A long road to legalization of aid-in-dying law
For more than a decade, I’ve advocated for Connecticut lawmakers to pass a medical aid-indying law to allow a mentally capable, terminally ill adult the option to decide to take prescription medication to peacefully end unbearable suffering at the end of their life. Despite the fact that more than three-quarters of Connecticut voters support this policy (75 percent vs. 21 percent), which is already approved in 10 states and Washington, D.C., our state lawmakers have not approved medical aid-indying legislation in more than a dozen attempts.
After another failure to pass a medical aid-indying bill last spring, I wanted to better understand the reasons and rethink what we could do to convince lawmakers to say yes. Our supporters, who give freely of their time to advocate for passage, were devastated when the legislation did not even get a vote in the Judiciary Committee after the Public Health Committee approved it for the third straight year.
For several of our supporters who are terminally ill and want to have the option of medical aid in dying when their time comes, the failure to pass legislation could force difficult decisions. Do they leave their homes and relocate to a nearby state where medical aid in dying is allowed, such as Maine, New Jersey or Vermont to experience a peaceful death without needless suffering?
In my effort to find a new approach, I decided to walk across Connecticut from my home in South Windsor and travel to all four corners of the state. My plan: to visit districts of key lawmakers who support and oppose the legislation and talk with constituents along the way.

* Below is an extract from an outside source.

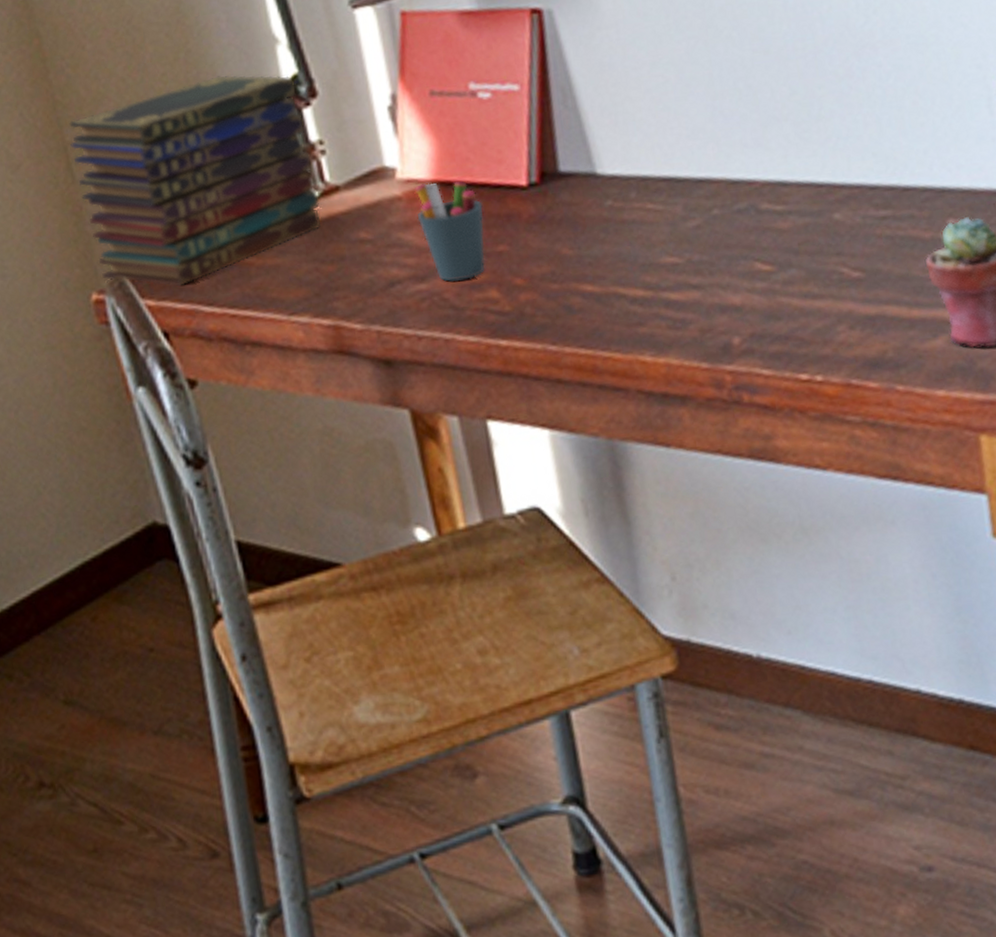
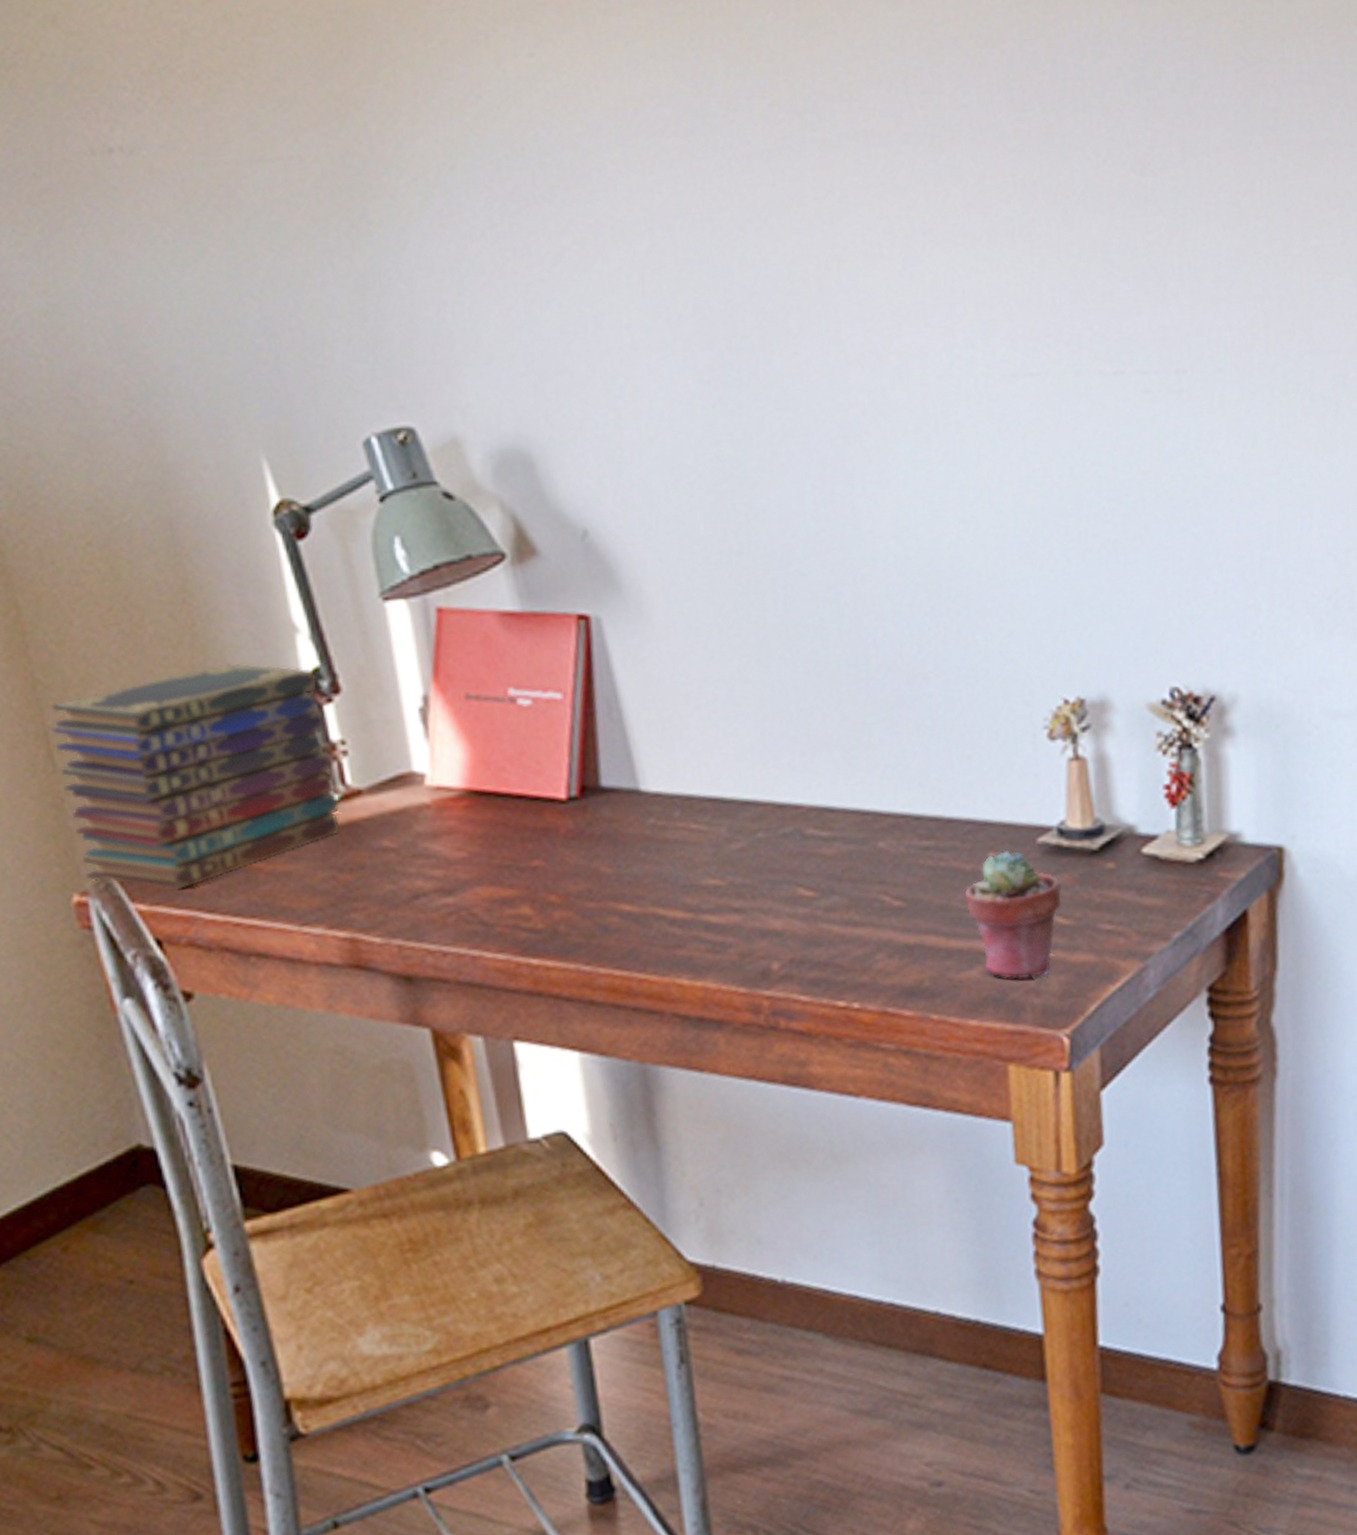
pen holder: present [415,180,485,282] -> none [445,790,519,896]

Over 30 days and 300 miles, I talked to hundreds of people and re-learned something I had almost begun to take for granted after living here for 25 years. Connecticut is a remarkably beautiful state, with a fascinating history, spectacular countryside, and warm and welcoming people. It’s a place where people want to live and raise families, and to live their final days.
I walked with dozens of supporters, most with stories that brought them to advocate for medical aid in dying. They included wives, husbands and friends who sat at the bedsides of dying loved ones, who in their final days, asked for help in gently ending needless suffering that Connecticut law does not allow.
Our conversations were often not about medical aid in dying or those difficult deaths, but about our lives, our children; funny, happy stories about the people we know or the towns we were visiting. I came to have a much richer understanding of supporters who have come to the state Capitol year after year to share wrenching stories of their loved ones’ deaths. Connecticut is their home, where they work and live and play, where family, friends, and colleagues are their support.
The thought of uprooting someone who is terminally ill, in their final days, and taking them away from everything and everyone they know and love, to ease their passing is especially cruel. And yet without the passage of medical aid-in-dying legislation in Connecticut, it is the only option available to end intolerable suffering when no other option provides relief.
Medical aid in dying has a long and proven history of successful implementation across the country. While critics warn of malfeasance and misuse, there is no evidence of that, including more than 25 years of use in Oregon alone.
Critics worry that its availability would prompt overuse. But the opposite has proven true.
Since implementation more than 25 years ago in Oregon in 1997, and following implementation in 10 other jurisdictions, fewer than 6,400 people across the country have utilized this end-of-life care option.
There is a cost to not passing medical aid-indying legislation. Without legislation, terminally ill people who want to utilize this end-of-life option are forced to choose between a needlessly painful and difficult death, and leaving their home and everything they know and love to find a peaceful end, as my friend Lynda Bluestein was forced to do this month.
I urge lawmakers to raise a bill, hold a public hearing in the Judiciary Committee, pay attention to the facts. Disregard the misinformation from opponents for whom there will never be enough “safeguards” because they oppose this option under any circumstances. Please consider the needs and the will of an overwhelming majority of Connecticut residents and pass medical aid-in-dying legislation in 2024.
Every one of us is one diagnosis away from having to ponder our end-oflife care options. Every one of us deserves access to all of the options today. Tomorrow or next year may be too late.